Joint Chancy Causation

In line with his other speculative arguments, Parascandola asks:  what if a given cancer in the exposed group is the product of two causes rather than due to one or another of the two causes? Parascandola at 40. This question restates the speculative argument in only slightly different terms.  We could multiply the possible causal sets by suggesting that the observed effect resulted from one or the other or both or none of the causes.  Parascandola calls this “joint chancy causation,” but he manages to show only that the inference of causation from prior chance or risk is a very chancy (or dicey) step in his argument.  Parascandola argues that we should not assume that the urn model is true, when multiple causation models are “plausible and consistent” with other causal theories.

Interestingly, this line of argument would raise the burden upon plaintiffs by requiring them to specify the applicable causal model in ways that (1) they often cannot, and (2) they now, under current law, are not required to do.
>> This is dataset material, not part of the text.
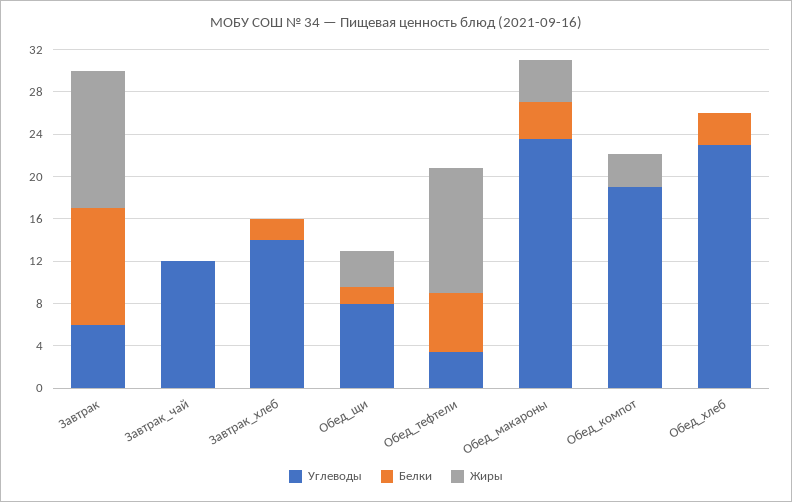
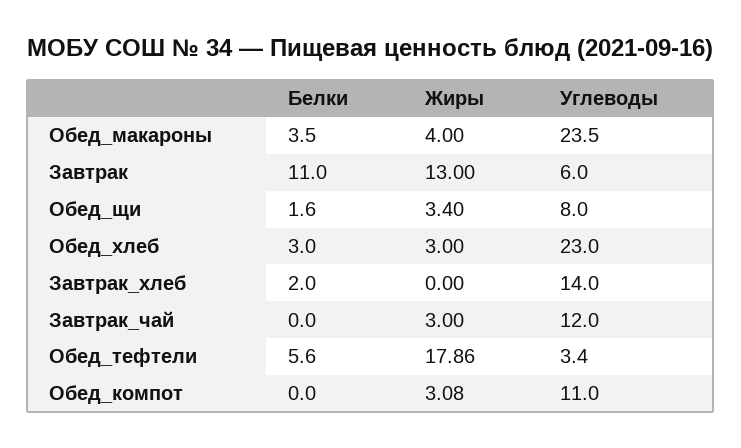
Жиры, Завтрак_чай: 0 -> 3
Жиры, Обед_тефтели: 12 -> 17.86
Углеводы, Обед_компот: 19 -> 11
Жиры, Обед_хлеб: 0 -> 3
In the end, Parascandola realizes that he has raised, not lowered, the burden for plaintiffs.  His counter is to suggest, contrary to law and science, that “the existence of alternative hypotheses should not prevent the plaintiff’s case from proceeding.” Parascandola at 41 n.50.  Because he says so. In other words, Parascandola is telling us that irrespective of how poorly established a hypothesis is, or of how speculative an inference is, or of the existence and strength of alternative hypotheses,

“This trial must be tried.”

W.S. Gilbert, Trial by Jury (1875).

With bias of every kind, no doubt.

That is not science, law, or justice.

[1] An interesting failure or lack of peer review in a legal journal.